天下の小論

其の詩を頌し、其の書を読み、其の世を論ず 東洋古典の箚記集です

『荘子』 大泥棒に学ぶ理想的なリーダーの姿

日本で大泥棒といえば、石川五右衛門だが、古代中国では、盜跖(とうせき)である。

ある時、子分が盜跖に尋ねた。
「泥棒にも道というものがあるのでしょうか」

盜跖は答えた。
「当り前だ。何をするにしても道が無いということは無い」
そして、続けて言うには、

盗もうとする部屋に何があるのかを当てるのが、聖だ。
入る時に先頭に立つのが、勇だ。
出る時にしんがりを務めるのが、義だ。
うまくいくかどうかを見分けるのが、知だ。
分け前を公平に分配するのが。仁だ。

この、聖・勇・義・知・仁の五つを備えることなく、大泥棒になれた者は誰もいない、と。

現代風にいえば、
1、 先見性
2、 率先垂範
3、 部下の保護
4、 洞察力
5、 公正・公平
といった所であろう。

 

人間に関する知恵は、貴賤を問わず共通してる。

近代や現代のマネジメント理論で一見新しいそうなものも、三千年前には既に述べられている。

 


出典 (明治書院)新釈漢文大系8 『荘子 下』 市川安司遠藤哲夫著 331頁
外篇胠篋(きょきょう)第十

故、跖之徒問於跖曰、盜亦有道乎。跖曰、何適而無有道邪。夫妄意室中之藏、聖也。入先、勇也。出後、義也。知可否、知也。分均、仁也。五者不備而能成大盜者、天下未之有也。

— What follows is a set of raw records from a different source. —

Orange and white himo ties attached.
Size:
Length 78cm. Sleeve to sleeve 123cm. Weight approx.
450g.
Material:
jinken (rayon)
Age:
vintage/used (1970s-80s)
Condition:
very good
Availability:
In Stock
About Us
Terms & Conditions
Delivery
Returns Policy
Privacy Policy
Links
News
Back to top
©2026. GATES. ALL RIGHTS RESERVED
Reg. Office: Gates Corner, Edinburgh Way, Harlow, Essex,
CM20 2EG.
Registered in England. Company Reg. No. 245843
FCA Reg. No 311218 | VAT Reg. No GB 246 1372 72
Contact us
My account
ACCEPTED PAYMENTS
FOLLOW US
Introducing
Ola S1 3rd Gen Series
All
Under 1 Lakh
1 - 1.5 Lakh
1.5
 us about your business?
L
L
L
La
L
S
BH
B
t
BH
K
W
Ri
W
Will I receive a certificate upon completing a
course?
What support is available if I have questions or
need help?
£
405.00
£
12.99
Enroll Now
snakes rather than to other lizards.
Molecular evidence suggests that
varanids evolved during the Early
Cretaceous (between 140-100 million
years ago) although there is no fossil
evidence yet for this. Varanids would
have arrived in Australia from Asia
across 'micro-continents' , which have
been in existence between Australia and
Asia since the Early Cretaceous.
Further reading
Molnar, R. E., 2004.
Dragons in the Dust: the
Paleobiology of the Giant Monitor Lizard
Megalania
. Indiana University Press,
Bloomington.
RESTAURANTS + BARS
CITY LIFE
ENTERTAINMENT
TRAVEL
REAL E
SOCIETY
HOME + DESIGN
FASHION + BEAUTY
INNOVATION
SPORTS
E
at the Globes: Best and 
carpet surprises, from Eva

故(むかし)、跖の徒、跖に問ひて曰く、盜にも亦(また)道有るか、と。
跖曰く、何(いず)くに適(ゆ)くとして道有ること無からん。夫れ妄(みだ)りに室中之藏を意(おも)ふは、聖なり。入るときに先んずるは、勇なり。出づるとき後るるは、義なり。可否を知るは、知なり。分つこと均(ひと)しきは、仁なり。
五者備はらずして能く大盜を成す者は、天下に未だ之有らざるなり、と。